El baloncesto es un juego muy pensado y rápido a la vez, en el que se estudian muy bien las jugadas y se producen muchos cambios en poco tiempo; y Cáceres es una ciudad muy baloncestera , muchos cacereños le hemos cogido el gustillo al viernes de cesta y punto, y uno de cada dos ocupamos nuestro poyito de plástico duro para comernos las uñas los más nerviosos, hacer de palmeros los más tranquilos, o llevar a la práctica sus conocimientos del vocabulario soez los más exaltados o contestatarios contra los árbitros. Esta pareja de señores --o señor y señora-- reguladores de las acciones del juego, a veces se convierten en esponjas que absorben todas esas dicciones malsonantes que a algunos aficionados les estorban en la boca y sueltan cada vez que los del silbato ven lo que éstos no quieren que vean. Y cuando termina el partido, los susodichos aficionados salen del Multiusos con la lengua desahogada, y los del silbato con varios kilos de insultos dentro de sus oídos.

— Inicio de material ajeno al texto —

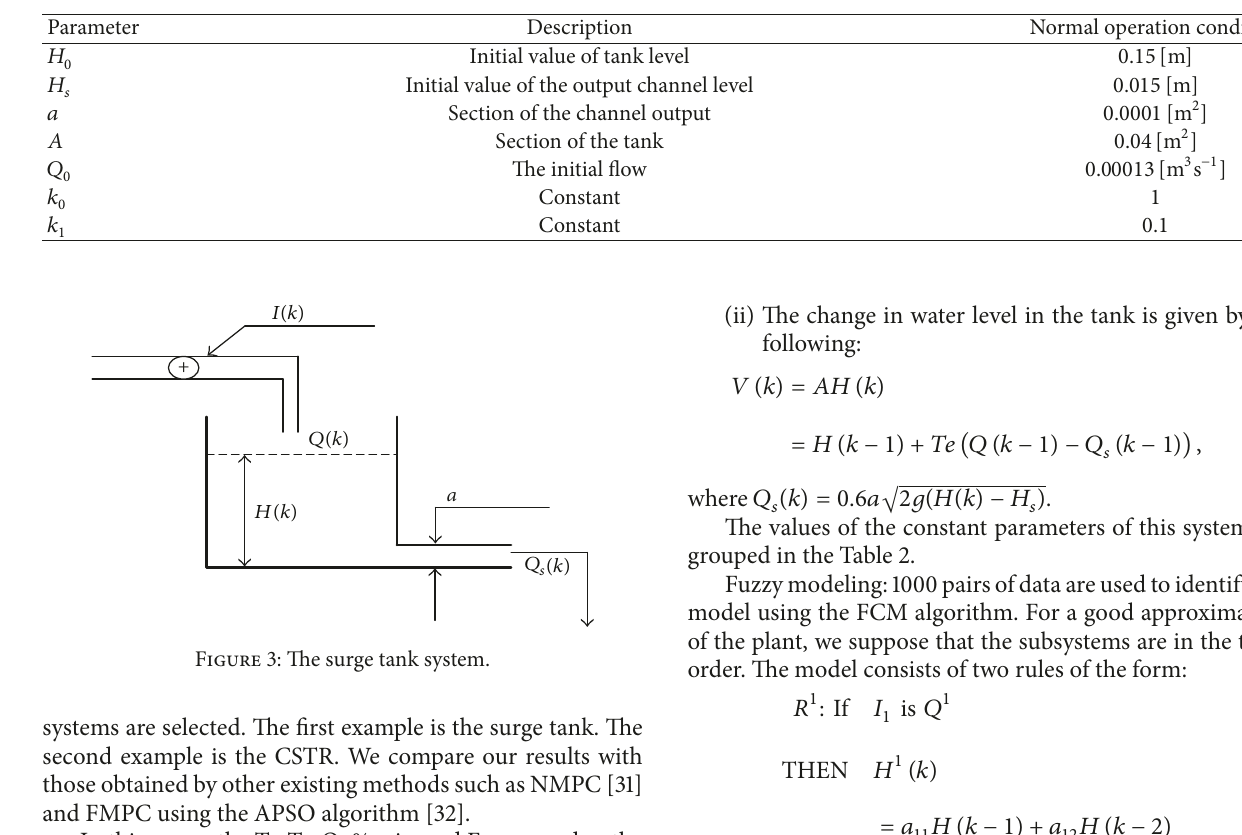
Algorithm 2: Procedure of weight parameter optimization. Table 2: Specification of the surge tank.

Me viene a la mente un aficionado muy peculiar, al que no llegué a conocer personalmente, que se sentaba cerca de mí cuando tuvimos en la ciudad otro equipo de baloncesto jugando hace unos años. Era el típico hincha militante que apenas comenzaba el partido ametrallaba a los árbitros con una suculenta letanía de improperios: desde cornudos hasta mamones; desde cabropiiii hasta hijos de piiii. Un día se sentó a su lado una señora setentona que resultó ser madre de uno de los árbitros. Como es natural, a la dama no gustó nada oír aquella lluvia de ofensas lanzadas a su hijo y comenzó a arremeter con su bolso contra su deslenguado vecino de fila, quien tuvo que ser atendido en el hospital de varias heridas en la cabeza. A partir de aquel día el agredido aficionado, que no podía contener su tendencia a protestar siempre lo que pitaban contra su equipo, increpaba a los árbitros gritando: "¡Tunantes, pillines, malandrines!". Y cosas así.